Work instruction
Extract word for word the lines of the listing from its start to the line holding "ring dip: (60, 178)", both ends kept; pictures are not part of the copy.
**** Supplied material ****
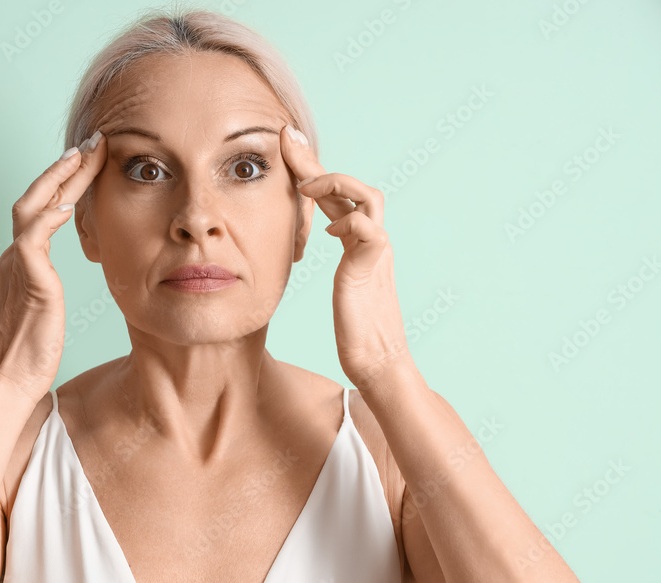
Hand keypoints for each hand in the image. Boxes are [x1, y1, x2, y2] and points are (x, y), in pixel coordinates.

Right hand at [0, 130, 107, 402]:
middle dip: (66, 167)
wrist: (11, 384)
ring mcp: (17, 266)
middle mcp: (15, 257)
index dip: (65, 182)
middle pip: (36, 197)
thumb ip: (47, 287)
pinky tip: (68, 203)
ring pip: (33, 206)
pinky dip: (49, 216)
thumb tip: (64, 284)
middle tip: (94, 142)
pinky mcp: (28, 281)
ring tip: (86, 155)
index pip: (42, 209)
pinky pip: (35, 237)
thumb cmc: (32, 354)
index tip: (89, 160)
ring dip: (60, 178)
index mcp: (21, 262)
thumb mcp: (45, 311)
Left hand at [279, 126, 412, 391]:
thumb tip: (298, 249)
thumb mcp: (334, 285)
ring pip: (367, 196)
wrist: (377, 360)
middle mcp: (371, 239)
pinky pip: (368, 228)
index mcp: (358, 241)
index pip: (336, 196)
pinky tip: (328, 230)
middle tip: (287, 141)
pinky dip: (348, 220)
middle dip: (317, 162)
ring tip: (306, 188)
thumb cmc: (354, 329)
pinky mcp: (374, 265)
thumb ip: (325, 264)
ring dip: (335, 184)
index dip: (311, 170)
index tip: (286, 147)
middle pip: (351, 186)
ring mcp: (376, 250)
****
Answer area
Hand keypoints for each hand in the image. Boxes are [x1, y1, x2, y2] and points are (x, y), in pixel coordinates.

Right hand at [0, 130, 107, 402]:
middle dip: (66, 167)
wrist: (11, 384)
ring mcp: (17, 266)
middle mcp: (15, 257)
index dip: (65, 182)
middle pip: (36, 197)
thumb ip: (47, 287)
pinky tip: (68, 203)
ring pip: (33, 206)
pinky dip: (49, 216)
thumb tip: (64, 284)
middle tip: (94, 142)
pinky mcp: (28, 281)
ring tip: (86, 155)
index pip: (42, 209)
pinky pip: (35, 237)
thumb cmc: (32, 354)
index tip: (89, 160)
ring dip: (60, 178)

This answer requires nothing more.